→ **SUPPLIED MATERIAL**

/---

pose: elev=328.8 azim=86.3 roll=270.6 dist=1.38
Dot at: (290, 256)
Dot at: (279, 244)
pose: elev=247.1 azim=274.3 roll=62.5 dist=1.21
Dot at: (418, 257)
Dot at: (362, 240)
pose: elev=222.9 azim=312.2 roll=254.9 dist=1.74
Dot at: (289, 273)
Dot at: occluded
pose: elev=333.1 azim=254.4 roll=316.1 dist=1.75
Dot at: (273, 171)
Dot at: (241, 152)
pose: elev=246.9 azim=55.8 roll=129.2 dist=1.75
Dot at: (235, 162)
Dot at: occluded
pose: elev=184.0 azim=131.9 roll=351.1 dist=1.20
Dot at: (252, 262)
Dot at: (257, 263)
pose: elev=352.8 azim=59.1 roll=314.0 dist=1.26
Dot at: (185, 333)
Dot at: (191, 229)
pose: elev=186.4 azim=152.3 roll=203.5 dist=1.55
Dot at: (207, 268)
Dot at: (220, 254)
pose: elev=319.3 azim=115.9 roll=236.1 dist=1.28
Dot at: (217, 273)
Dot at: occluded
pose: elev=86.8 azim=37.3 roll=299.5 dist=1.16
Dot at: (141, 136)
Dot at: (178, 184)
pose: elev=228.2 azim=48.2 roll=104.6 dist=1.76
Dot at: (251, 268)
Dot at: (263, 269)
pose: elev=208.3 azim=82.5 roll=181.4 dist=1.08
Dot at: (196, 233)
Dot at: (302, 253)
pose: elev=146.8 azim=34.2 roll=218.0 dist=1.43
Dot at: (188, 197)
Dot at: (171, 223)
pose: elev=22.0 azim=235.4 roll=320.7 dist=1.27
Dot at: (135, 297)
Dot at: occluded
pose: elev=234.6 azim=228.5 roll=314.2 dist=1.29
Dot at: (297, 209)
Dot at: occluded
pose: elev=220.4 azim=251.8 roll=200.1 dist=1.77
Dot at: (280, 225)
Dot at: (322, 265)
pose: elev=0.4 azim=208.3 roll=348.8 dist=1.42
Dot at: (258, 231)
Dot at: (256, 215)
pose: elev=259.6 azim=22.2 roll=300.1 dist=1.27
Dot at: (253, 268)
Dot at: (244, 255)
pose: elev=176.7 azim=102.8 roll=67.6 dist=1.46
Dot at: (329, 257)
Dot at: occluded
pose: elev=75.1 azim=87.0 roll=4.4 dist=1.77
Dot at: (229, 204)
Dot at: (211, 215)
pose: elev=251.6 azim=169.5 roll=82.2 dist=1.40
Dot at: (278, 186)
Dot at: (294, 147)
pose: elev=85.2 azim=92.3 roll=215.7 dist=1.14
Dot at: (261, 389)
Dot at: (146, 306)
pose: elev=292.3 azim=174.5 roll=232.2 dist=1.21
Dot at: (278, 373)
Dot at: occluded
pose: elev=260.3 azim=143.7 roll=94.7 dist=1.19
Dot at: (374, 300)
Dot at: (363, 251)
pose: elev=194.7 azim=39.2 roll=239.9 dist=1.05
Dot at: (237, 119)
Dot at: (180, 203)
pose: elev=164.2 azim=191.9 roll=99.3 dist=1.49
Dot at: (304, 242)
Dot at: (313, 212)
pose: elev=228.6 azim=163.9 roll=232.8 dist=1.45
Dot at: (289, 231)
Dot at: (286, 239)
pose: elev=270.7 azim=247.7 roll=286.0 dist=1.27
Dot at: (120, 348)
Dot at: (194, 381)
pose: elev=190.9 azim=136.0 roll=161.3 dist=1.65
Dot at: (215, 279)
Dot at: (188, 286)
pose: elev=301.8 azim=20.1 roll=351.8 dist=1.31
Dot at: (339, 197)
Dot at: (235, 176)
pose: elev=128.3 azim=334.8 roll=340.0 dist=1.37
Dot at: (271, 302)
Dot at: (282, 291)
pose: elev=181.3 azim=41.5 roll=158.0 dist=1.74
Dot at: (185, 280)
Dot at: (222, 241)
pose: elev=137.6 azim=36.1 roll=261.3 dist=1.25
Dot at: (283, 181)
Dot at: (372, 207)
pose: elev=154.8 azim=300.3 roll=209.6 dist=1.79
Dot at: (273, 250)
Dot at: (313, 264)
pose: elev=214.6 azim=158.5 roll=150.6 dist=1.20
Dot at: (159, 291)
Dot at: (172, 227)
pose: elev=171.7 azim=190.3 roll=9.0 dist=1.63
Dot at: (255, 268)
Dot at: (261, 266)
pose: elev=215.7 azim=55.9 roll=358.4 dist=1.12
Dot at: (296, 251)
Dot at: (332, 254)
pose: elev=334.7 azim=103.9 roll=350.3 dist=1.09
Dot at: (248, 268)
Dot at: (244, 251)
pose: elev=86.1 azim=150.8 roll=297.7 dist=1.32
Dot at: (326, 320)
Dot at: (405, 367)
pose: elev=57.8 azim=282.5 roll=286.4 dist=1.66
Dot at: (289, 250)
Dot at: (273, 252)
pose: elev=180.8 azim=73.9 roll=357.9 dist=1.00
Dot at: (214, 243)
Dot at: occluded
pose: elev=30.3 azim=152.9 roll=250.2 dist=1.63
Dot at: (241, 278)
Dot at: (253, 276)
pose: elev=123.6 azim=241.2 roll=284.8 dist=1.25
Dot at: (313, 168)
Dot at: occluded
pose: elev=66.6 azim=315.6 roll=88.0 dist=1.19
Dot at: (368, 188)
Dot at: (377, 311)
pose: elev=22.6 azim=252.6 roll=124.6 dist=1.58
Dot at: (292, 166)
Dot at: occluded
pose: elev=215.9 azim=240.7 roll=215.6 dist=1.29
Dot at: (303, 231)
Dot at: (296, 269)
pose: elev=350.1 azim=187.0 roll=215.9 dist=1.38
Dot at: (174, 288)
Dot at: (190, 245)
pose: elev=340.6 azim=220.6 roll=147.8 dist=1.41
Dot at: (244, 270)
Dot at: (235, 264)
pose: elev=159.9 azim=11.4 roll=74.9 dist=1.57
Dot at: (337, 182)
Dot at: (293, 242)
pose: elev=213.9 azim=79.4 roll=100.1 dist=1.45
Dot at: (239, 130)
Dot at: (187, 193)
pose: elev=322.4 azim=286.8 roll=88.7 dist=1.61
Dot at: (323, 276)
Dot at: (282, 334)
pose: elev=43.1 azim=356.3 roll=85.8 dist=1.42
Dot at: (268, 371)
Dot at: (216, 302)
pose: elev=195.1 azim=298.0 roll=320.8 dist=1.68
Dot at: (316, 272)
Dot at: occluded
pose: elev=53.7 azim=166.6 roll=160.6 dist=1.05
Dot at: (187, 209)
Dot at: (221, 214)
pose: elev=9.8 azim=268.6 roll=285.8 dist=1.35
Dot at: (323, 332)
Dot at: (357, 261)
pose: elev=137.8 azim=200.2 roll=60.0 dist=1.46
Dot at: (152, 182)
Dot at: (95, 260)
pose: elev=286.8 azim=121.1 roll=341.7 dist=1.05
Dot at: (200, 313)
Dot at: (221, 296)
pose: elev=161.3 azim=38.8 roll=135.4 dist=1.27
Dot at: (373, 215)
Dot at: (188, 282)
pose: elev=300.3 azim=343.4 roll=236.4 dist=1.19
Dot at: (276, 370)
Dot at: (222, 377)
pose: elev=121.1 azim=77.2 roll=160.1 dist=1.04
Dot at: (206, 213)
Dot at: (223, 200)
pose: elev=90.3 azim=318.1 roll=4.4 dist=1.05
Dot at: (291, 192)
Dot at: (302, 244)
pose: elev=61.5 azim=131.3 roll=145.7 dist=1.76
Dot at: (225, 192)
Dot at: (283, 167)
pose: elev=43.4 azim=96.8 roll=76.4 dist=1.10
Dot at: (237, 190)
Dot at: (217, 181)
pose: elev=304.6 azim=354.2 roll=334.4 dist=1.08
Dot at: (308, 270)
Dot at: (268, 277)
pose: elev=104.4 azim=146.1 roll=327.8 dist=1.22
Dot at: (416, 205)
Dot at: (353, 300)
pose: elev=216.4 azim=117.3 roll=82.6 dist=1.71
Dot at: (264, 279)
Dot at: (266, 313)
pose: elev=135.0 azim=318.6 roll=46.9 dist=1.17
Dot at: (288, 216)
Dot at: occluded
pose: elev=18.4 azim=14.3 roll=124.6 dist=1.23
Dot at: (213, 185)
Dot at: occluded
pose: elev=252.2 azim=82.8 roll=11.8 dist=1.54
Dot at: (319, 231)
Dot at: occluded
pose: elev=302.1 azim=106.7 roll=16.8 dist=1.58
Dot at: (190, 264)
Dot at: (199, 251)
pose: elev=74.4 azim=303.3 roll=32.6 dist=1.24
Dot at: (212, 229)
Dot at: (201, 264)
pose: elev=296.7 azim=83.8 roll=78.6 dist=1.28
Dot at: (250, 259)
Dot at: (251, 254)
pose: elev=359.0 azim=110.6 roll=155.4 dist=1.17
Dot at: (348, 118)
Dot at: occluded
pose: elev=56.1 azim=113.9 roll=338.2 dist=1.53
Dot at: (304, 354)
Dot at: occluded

\---

→ **TASK DIRECTIONS**
Reproduce the lines of the material from the one containing "pose: elev=85.2 azim=92.3" through the one containing "Dot at: (313, 212)", including both of those lines.

→ **RESPONSE BELOW**
pose: elev=85.2 azim=92.3 roll=215.7 dist=1.14
Dot at: (261, 389)
Dot at: (146, 306)
pose: elev=292.3 azim=174.5 roll=232.2 dist=1.21
Dot at: (278, 373)
Dot at: occluded
pose: elev=260.3 azim=143.7 roll=94.7 dist=1.19
Dot at: (374, 300)
Dot at: (363, 251)
pose: elev=194.7 azim=39.2 roll=239.9 dist=1.05
Dot at: (237, 119)
Dot at: (180, 203)
pose: elev=164.2 azim=191.9 roll=99.3 dist=1.49
Dot at: (304, 242)
Dot at: (313, 212)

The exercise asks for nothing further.